Chargers owner Dean Spanos, also the team’s chairman, is being sued by family members who have accused him of inappropriately diverting funds away from the Spanos family trust, of which many family members are beneficiaries. Dean’s parents, Alex and Faye Spanos, purchased the Chargers in 1984 and subsequently transferred 36% ownership of the team into their trust.
When the Chargers moved to Los Angeles in 2017, the trust was supposedly set to receive funds from the revenue of the team’s new SoFi Stadium. However, family members accuse Dean and his brother Michael Spanos of diverting this stadium revenue to themselves by amending the family trust in 2018 when their parents were in “failing health.”
While the family legal battles are ongoing and the allegations against Dean and Michael Spanos are serious, these unfortunate circumstances also raise important issues of trust law and fiduciary responsibilities that everyone who acts as trustee of a trust should be aware of.

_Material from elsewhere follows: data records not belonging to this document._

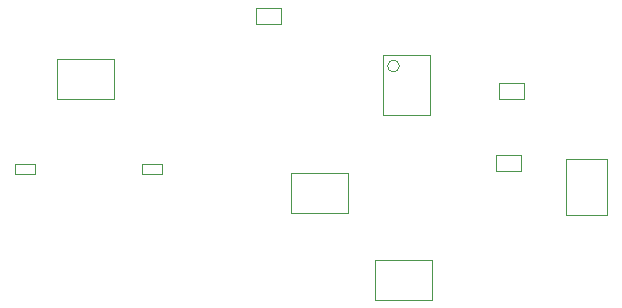
<source format=gbr>
G04*
G04 #@! TF.GenerationSoftware,Altium Limited,Altium Designer,24.9.1 (31)*
G04*
G04 Layer_Color=16711935*
%FSLAX44Y44*%
%MOMM*%
G71*
G04*
G04 #@! TF.SameCoordinates,B653029B-541F-4617-83FB-ACABD9EDAD60*
G04*
G04*
G04 #@! TF.FilePolarity,Positive*
G04*
G01*
G75*
%ADD34C,0.1000*%
D34*
X786480Y897380D02*
G03*
X786480Y897380I-5000J0D01*
G01*
X568200Y805760D02*
Y814760D01*
X585200Y805760D02*
Y814760D01*
X568200D02*
X585200D01*
X568200Y805760D02*
X585200D01*
X461400D02*
Y814760D01*
X478400Y805760D02*
Y814760D01*
X461400D02*
X478400D01*
X461400Y805760D02*
X478400D01*
X742820Y772940D02*
Y806940D01*
X694820Y772940D02*
Y806940D01*
Y772940D02*
X742820D01*
X694820Y806940D02*
X742820D01*
X868340Y808590D02*
X889340D01*
X868340Y822090D02*
X889340D01*
Y808590D02*
Y822090D01*
X868340Y808590D02*
Y822090D01*
X927880Y771020D02*
X961880D01*
X927880Y819020D02*
X961880D01*
X927880Y771020D02*
Y819020D01*
X961880Y771020D02*
Y819020D01*
X813940Y699280D02*
Y733280D01*
X765940Y699280D02*
Y733280D01*
Y699280D02*
X813940D01*
X765940Y733280D02*
X813940D01*
X664980Y933050D02*
X685980D01*
X664980Y946550D02*
X685980D01*
Y933050D02*
Y946550D01*
X664980Y933050D02*
Y946550D01*
X496700Y869460D02*
Y903460D01*
X544700Y869460D02*
Y903460D01*
X496700D02*
X544700D01*
X496700Y869460D02*
X544700D01*
X870880Y883050D02*
X891880D01*
X870880Y869550D02*
X891880D01*
X870880D02*
Y883050D01*
X891880Y869550D02*
Y883050D01*
X772480Y856380D02*
X812480D01*
X772480Y906380D02*
X812480D01*
Y856380D02*
Y906380D01*
X772480Y856380D02*
Y906380D01*
M02*

</source>
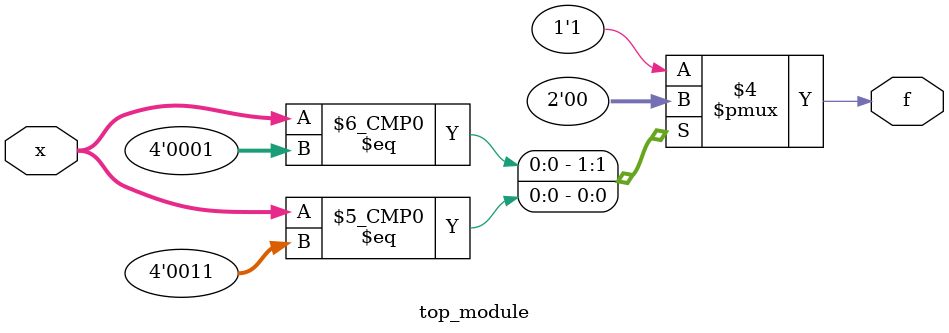
<source format=sv>
module top_module (
	input [4:1] x,
	output logic f
);

    always_comb begin
        case(x)
            4'b0000: f = 1;
            4'b0001: f = 0;
            4'b0011: f = 0;
            4'b0110: f = 1;
            default: f = 1;
        endcase
    end

endmodule

</source>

Trustees owe certain responsibilities to the beneficiaries of a trust, known as fiduciary duties. Among the many fiduciary duties owed by a trustee, arguably one of the most important is the duty of impartiality when dealing with a trust’s multiple beneficiaries. Remaining impartial means treating all beneficiaries evenhandedly, particularly when making distributions in accordance with the terms of the trust, making investments and managing trust property.

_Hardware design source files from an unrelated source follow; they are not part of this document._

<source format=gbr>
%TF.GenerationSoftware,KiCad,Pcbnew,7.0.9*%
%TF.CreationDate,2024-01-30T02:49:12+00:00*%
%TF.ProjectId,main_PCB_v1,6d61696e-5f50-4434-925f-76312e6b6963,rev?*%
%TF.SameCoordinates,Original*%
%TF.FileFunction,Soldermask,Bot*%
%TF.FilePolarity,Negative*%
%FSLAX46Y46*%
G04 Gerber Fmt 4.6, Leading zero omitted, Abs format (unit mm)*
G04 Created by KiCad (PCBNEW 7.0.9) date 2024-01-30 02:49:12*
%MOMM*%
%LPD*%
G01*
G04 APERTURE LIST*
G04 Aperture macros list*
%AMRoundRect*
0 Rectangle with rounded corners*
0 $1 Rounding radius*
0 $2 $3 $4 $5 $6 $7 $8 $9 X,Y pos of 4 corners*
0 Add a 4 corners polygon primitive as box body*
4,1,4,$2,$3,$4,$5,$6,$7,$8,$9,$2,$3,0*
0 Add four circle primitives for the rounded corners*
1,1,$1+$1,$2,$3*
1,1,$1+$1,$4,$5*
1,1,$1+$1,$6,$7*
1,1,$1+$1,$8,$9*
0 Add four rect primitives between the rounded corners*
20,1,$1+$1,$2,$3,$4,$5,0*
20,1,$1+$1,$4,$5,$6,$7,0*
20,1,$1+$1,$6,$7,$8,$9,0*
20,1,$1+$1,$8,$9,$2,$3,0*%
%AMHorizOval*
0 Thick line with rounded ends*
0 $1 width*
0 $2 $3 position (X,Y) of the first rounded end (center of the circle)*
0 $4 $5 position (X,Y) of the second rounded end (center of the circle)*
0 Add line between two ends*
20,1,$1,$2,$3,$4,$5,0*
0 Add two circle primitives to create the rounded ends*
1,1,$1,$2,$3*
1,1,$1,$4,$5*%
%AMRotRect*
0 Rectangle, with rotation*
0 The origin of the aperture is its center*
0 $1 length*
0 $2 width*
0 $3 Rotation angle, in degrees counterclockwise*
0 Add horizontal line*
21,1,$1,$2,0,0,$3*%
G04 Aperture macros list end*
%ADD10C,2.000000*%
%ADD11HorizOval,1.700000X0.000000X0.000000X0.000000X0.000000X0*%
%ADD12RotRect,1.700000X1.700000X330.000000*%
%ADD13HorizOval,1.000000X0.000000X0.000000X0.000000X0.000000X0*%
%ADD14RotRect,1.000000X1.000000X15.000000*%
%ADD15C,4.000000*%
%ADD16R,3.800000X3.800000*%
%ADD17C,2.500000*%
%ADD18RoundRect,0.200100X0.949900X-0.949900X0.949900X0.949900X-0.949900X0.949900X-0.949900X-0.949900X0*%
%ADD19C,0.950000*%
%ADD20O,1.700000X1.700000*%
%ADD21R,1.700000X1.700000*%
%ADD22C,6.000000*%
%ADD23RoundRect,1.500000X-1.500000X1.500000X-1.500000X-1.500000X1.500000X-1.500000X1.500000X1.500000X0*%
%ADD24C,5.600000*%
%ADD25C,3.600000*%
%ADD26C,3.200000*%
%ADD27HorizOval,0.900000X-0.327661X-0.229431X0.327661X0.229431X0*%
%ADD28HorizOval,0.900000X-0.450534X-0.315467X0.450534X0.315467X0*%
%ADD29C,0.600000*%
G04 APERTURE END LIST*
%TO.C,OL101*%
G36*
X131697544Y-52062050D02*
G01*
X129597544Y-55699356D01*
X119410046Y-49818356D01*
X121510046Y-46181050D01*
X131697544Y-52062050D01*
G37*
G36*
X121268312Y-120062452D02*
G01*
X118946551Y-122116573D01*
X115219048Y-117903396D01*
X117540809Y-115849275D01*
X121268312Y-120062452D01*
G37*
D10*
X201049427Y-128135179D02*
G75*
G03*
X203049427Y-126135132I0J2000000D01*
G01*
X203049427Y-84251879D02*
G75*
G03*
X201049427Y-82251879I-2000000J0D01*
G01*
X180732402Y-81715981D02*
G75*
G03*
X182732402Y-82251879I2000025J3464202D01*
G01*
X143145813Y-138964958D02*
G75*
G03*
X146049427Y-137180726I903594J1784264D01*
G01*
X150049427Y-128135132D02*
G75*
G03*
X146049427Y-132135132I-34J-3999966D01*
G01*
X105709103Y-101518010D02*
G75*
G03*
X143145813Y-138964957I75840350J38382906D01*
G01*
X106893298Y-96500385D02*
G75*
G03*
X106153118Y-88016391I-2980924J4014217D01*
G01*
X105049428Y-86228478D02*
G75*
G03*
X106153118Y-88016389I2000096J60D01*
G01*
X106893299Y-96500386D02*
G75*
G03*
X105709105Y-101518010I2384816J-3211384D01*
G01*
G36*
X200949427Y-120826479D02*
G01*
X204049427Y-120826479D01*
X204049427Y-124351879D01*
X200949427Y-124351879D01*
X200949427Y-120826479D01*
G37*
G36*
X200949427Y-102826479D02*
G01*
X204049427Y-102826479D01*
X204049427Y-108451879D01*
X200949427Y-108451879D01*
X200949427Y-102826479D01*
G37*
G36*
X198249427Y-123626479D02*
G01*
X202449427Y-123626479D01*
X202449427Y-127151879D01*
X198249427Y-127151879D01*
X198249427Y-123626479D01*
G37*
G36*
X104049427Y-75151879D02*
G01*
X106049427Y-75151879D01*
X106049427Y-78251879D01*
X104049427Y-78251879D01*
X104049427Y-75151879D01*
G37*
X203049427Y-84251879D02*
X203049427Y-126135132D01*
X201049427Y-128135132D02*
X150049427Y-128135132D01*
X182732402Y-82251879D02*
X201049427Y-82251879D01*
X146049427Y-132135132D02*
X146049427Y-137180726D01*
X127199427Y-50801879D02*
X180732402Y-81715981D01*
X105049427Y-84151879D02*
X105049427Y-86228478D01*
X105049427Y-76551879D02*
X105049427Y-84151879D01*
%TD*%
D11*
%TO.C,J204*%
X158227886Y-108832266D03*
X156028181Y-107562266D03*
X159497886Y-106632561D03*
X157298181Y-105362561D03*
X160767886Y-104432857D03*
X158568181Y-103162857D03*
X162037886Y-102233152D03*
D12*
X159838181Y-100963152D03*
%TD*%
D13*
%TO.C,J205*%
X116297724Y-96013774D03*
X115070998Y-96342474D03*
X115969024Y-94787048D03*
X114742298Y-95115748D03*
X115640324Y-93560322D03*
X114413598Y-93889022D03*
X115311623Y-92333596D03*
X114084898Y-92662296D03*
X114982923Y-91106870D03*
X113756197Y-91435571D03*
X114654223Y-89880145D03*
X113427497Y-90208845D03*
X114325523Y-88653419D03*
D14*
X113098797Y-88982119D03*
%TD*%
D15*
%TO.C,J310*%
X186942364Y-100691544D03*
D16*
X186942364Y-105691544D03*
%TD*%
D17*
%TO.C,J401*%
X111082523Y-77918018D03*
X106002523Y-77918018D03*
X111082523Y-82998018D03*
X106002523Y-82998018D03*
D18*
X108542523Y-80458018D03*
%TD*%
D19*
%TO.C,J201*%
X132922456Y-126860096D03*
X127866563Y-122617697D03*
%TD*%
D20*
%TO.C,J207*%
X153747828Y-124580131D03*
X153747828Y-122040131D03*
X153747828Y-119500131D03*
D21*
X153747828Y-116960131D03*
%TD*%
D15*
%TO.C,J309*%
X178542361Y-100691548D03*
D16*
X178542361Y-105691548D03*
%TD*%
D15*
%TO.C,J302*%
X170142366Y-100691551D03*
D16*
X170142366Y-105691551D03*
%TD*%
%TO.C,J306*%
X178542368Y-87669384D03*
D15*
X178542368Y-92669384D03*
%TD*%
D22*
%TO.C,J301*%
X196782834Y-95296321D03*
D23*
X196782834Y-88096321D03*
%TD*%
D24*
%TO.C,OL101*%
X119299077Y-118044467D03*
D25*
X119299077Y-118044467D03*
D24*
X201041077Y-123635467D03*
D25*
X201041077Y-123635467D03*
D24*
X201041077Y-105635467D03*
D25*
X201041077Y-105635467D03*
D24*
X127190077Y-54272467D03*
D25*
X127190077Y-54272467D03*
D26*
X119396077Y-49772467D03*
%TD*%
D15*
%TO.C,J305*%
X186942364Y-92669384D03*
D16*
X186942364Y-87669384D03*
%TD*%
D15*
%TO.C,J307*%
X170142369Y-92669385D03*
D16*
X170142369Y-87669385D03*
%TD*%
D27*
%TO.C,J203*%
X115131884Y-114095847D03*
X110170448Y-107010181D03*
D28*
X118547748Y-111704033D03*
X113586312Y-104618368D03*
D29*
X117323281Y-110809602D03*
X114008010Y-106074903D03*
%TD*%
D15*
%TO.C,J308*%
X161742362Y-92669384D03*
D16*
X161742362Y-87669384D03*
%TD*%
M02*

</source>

If Dean and Michael Spanos are trustees of the family trust, they owe all beneficiaries of the trust a duty to deal impartially and not benefit themselves more than the other beneficiaries. The court will need to determine whether any fiduciary duties were breached. If the court determines that one or more fiduciary duties were violated in some way, the trustee(s) could face hefty penalties and be forced to pay monetary damages to the trust. The Spanos brothers may have been operating from a business perspective, making these decisions in their capacities as chairman and vice chairman. But regardless of their business roles within the team’s ownership structure, fiduciary duties must still be upheld when dealing with property a trust may have an interest in.
Understanding the responsibilities of a trustee is important when deciding who will serve in that role under your own trust. As this case shows, even a trustee you feel is the right choice may run into problems with other beneficiaries down the line, often after you have passed away. A trustee can and should consult with an attorney for advice on properly fulfilling their duties, but it is imperative that your choice of trustee be at a minimum someone trustworthy.

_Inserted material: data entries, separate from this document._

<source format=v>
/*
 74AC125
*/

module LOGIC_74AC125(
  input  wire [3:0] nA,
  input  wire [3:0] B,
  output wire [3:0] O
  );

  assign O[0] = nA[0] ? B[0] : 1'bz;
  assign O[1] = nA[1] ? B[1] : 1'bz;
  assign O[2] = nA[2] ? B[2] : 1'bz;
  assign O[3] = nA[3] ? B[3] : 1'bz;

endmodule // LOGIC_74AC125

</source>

Once they step into the role, trustees are tasked with the regular reporting and accounting of trust business and property, as well as providing this information to beneficiaries. These responsibilities can seem daunting to an unprepared or uninformed trustee, but having the right professional advisors to guide them can set them on the right course. Ultimately, transparency and open communication between trustees and beneficiaries are some of the easiest ways to help limit surprises and conflicts like this in the future.
Who you choose as your successor trustees is an important decision that should be made only after giving due consideration to all the available options.